Birce Akalay tek başına sahilde arabasıyla giderken görüntülendi. "Sahil turunda yakalandı" diye haberleri çıktı. Magazin Konseyi, eleştirileri masaya yatırdı...

Ömür Gedik:  Arabayla sahilde görüntülenmek neden sahil turu olarak algılanıyor ki? Birce belki bir yerden bir yere gidiyordu.

Arabadan inmediği, insanlara maskesiz, sosyal mesafeyi korumadan yaklaşmadığı sürece arabanın içinde olmanın kime ne zararı var?

Onur Baştürk:  Ben de çıkıyorum. Arabam yok ama kalabalık olmayan  yerleri bulup yürüyüp geri dönüyorum bazen. Dolayısıyla Birce Akalay'ı eleştiremem.
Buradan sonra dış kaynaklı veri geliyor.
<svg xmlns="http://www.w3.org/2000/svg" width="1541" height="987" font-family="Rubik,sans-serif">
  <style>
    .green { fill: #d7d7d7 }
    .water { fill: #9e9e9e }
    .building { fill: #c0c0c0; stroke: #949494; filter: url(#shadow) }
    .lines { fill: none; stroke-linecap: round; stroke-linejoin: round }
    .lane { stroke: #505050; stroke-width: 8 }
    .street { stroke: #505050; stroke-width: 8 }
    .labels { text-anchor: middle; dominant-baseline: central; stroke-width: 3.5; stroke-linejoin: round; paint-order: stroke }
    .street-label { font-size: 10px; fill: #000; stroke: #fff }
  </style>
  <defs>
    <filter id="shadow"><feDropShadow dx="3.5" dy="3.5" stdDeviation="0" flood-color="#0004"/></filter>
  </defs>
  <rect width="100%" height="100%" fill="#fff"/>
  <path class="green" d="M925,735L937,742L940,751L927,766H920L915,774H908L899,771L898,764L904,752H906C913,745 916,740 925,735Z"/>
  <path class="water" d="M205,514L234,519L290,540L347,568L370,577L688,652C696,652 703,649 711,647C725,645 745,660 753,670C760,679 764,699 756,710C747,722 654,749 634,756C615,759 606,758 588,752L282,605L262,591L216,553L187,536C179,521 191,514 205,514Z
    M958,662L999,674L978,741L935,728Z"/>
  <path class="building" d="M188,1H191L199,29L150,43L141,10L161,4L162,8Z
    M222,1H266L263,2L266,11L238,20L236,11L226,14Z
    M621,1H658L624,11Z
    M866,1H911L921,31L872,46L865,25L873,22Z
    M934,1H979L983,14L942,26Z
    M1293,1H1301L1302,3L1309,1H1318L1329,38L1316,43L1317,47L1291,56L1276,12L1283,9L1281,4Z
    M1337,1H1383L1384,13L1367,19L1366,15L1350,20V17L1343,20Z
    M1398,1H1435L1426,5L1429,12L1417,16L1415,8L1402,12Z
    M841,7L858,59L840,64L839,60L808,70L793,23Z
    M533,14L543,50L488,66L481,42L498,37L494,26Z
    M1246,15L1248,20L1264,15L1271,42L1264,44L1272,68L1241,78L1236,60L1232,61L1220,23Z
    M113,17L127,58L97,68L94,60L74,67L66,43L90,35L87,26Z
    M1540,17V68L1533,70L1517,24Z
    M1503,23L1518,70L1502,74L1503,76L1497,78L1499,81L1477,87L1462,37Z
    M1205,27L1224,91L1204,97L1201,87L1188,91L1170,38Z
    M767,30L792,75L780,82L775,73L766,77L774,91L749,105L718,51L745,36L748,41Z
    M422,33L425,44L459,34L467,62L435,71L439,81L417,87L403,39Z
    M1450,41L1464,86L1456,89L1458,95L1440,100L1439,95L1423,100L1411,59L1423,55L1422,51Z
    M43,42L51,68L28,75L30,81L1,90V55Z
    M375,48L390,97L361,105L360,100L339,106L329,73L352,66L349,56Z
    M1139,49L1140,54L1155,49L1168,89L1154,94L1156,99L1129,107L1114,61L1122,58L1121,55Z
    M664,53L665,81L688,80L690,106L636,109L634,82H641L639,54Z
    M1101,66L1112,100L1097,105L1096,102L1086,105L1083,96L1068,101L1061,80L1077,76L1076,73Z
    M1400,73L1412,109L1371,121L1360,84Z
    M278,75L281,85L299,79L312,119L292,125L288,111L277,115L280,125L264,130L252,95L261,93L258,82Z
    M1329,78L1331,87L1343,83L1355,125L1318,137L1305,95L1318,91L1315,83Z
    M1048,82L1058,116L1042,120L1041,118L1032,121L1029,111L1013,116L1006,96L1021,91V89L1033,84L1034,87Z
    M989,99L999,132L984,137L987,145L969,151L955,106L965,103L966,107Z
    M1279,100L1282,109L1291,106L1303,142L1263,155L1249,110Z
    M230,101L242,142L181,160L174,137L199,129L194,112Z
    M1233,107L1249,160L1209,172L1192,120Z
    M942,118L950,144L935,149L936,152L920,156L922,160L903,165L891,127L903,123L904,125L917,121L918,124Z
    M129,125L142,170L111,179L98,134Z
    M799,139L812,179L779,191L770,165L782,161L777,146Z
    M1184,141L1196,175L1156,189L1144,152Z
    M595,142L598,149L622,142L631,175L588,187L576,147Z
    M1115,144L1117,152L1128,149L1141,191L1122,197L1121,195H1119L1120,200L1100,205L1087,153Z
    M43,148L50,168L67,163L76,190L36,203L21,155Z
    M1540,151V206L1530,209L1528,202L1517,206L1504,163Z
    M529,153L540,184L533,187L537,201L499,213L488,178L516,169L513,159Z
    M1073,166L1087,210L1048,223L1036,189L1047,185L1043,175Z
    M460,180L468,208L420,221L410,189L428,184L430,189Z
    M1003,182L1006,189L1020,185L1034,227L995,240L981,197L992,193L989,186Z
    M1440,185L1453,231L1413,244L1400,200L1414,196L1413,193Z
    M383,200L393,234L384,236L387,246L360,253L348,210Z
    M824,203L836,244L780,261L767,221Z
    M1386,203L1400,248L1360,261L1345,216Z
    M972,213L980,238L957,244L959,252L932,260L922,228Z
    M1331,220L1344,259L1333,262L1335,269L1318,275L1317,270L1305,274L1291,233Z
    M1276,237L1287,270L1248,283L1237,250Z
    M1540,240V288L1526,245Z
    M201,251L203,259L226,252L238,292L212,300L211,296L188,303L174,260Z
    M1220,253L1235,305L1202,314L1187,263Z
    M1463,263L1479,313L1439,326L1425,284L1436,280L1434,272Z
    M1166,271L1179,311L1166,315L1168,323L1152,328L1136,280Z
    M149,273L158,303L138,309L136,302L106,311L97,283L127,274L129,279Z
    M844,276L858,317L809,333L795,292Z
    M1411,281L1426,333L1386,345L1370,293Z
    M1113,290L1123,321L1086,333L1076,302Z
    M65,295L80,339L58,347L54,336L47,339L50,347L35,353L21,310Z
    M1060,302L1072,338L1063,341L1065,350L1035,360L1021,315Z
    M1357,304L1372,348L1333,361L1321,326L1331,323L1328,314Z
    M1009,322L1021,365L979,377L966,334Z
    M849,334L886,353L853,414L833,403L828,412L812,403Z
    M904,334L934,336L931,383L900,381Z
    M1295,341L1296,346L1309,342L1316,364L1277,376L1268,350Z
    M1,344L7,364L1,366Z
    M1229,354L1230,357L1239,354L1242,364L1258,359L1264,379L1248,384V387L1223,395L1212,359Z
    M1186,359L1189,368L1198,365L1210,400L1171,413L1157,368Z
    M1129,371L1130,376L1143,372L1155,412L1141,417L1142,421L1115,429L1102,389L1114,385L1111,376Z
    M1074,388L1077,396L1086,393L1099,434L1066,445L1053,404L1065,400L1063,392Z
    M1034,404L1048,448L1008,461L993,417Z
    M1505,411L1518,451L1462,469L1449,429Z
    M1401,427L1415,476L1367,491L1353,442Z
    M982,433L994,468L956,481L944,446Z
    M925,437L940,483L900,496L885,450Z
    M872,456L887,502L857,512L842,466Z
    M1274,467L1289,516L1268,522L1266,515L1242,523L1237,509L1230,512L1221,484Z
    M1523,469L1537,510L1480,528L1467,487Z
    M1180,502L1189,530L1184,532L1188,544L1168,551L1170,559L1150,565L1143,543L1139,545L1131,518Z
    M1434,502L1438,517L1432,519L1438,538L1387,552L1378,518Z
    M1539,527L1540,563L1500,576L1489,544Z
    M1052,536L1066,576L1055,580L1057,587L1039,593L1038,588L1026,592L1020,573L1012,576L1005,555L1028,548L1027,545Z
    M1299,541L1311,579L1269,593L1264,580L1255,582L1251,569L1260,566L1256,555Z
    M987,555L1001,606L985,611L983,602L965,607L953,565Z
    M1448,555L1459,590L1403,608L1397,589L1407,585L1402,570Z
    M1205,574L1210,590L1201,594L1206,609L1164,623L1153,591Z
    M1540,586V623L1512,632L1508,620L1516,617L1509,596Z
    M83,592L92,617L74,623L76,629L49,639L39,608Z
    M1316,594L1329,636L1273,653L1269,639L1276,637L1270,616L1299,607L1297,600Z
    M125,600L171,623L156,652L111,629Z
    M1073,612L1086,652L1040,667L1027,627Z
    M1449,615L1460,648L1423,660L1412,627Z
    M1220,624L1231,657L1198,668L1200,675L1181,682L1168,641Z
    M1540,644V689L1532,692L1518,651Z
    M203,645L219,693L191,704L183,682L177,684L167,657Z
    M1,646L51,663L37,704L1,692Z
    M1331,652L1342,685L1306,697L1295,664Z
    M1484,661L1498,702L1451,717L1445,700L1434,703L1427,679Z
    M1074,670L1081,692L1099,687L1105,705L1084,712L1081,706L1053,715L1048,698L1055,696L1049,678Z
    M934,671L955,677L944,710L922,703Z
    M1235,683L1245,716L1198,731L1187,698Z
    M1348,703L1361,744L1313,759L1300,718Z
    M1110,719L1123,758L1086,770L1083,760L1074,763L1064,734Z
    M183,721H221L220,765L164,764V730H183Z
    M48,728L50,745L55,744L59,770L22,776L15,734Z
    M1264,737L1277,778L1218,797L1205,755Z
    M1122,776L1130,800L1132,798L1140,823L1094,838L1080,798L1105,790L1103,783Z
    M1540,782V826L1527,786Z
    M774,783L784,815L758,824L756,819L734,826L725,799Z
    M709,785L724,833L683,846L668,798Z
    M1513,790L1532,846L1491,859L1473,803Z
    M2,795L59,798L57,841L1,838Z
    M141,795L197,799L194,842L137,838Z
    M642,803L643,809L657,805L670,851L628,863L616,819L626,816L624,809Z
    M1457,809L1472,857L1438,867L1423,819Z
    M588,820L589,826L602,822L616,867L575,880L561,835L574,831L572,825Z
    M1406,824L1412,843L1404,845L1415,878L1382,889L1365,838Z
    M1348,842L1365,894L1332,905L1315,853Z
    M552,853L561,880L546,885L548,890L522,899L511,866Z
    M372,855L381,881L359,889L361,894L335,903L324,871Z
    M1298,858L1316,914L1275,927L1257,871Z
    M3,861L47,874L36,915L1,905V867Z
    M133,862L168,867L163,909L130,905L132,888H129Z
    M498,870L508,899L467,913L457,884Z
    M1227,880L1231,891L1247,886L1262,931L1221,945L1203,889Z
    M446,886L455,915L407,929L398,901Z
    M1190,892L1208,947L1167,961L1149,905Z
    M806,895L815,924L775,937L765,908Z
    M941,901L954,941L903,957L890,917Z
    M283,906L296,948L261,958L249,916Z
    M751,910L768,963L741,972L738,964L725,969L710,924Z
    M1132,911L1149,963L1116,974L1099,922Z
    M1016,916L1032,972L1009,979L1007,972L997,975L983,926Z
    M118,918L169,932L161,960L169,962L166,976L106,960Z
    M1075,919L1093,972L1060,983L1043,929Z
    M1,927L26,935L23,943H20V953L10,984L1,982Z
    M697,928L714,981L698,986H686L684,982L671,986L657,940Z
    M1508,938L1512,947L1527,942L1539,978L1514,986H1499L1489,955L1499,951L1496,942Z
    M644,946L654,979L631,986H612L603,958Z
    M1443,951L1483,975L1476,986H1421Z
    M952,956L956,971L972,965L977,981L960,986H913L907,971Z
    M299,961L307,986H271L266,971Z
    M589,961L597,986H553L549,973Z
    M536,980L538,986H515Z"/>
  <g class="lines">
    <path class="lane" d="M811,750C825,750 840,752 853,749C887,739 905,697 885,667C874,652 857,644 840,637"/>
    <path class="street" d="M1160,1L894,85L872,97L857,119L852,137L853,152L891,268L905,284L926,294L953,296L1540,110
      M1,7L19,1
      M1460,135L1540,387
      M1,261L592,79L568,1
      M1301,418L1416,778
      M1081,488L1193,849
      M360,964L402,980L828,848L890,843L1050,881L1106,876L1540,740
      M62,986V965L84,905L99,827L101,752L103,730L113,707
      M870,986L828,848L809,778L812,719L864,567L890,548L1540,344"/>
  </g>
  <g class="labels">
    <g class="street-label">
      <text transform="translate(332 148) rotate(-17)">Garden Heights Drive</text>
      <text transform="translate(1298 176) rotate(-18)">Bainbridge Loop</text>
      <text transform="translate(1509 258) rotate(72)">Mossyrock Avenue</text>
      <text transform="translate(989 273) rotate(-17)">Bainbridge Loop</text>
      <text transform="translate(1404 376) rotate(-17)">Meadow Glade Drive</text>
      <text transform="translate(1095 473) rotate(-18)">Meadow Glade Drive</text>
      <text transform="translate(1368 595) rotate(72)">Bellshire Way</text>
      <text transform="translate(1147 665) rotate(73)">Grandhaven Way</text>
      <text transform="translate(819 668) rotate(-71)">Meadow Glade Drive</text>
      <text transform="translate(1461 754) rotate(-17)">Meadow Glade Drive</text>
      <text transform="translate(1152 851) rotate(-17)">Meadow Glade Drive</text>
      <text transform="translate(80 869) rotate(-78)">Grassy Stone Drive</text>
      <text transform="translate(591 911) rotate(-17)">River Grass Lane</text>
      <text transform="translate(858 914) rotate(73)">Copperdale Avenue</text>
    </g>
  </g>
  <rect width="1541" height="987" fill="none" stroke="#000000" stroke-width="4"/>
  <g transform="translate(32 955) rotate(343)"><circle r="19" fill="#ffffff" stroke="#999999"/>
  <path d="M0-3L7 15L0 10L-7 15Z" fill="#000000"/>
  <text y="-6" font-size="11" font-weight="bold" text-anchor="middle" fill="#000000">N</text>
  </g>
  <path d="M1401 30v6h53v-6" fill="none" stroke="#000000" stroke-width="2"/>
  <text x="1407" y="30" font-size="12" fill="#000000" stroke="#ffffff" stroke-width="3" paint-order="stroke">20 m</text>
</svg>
Üstelik arabasıyla çıkmış. Kalabalık içinde değil. Esas sokağa çıkma yasağının ertesi günü dışarıya bir anda çıkan kalabalıkları ne yapacağız?

Cengiz Semercioğlu:  Sahilde yürüyüş yapan ünlüyü "kurala uymadı" diye haber yapmak reyting alıyor. Ünlü sahilde yürüyemiyor ama pazarlarda herkes üst üste. Kaldı ki Akalay sokağa çıkma yasağının olmadığı bir günde arabasından bile inmemiş. Bunun neresi yakalanma?

Hep yenileri çıkacak

Sosyal medya fenomenleri yine gündemde. Kimi uçakta uygunsuz video paylaşıyor, kimi Darülaceze'ye yaptığı yardımı haykırıyor. Neden prim veriyor herkes bunlara? Hep yenileri çıkacak mı bu fenomenlerin?

Cengiz Semercioğlu: Hep yenileri çıkacak. Müstahak bize. Hem izlemeye bayılıyorsunuz, takip ediyorsunuz hem de neden bunlar böyle diye dert yanıyorsunuz... İzlemeyin kardeşim, takip etmeyin. Ne kadar meraklıymışsınız cinsel yönelimleriyle şöhret olmaya çalışan kendini bilmezlerin videolarını izlemeye. Siz böyle yaptıkça daha çok rezilliklerini görürüz biz bunların.

Onur Baştürk: Bu kategori fenomenlerin tek derdi dikkat çekmek. Dikkat çekmenin en kolay yolu da sataşmak, gösteriş yapmak, abartmak, saçmalamak... Üzgünüm ama takip eden milyonlar da gizli gizli bunu seviyor.

"Meraktan şöyle bir girdim baktım" değil yani. Bayağı tutkulular bu tarz fenomenlere. Sözün özü: Takipçi de aynı fenomenin yansıması gibi olunca bu düzen değişmez.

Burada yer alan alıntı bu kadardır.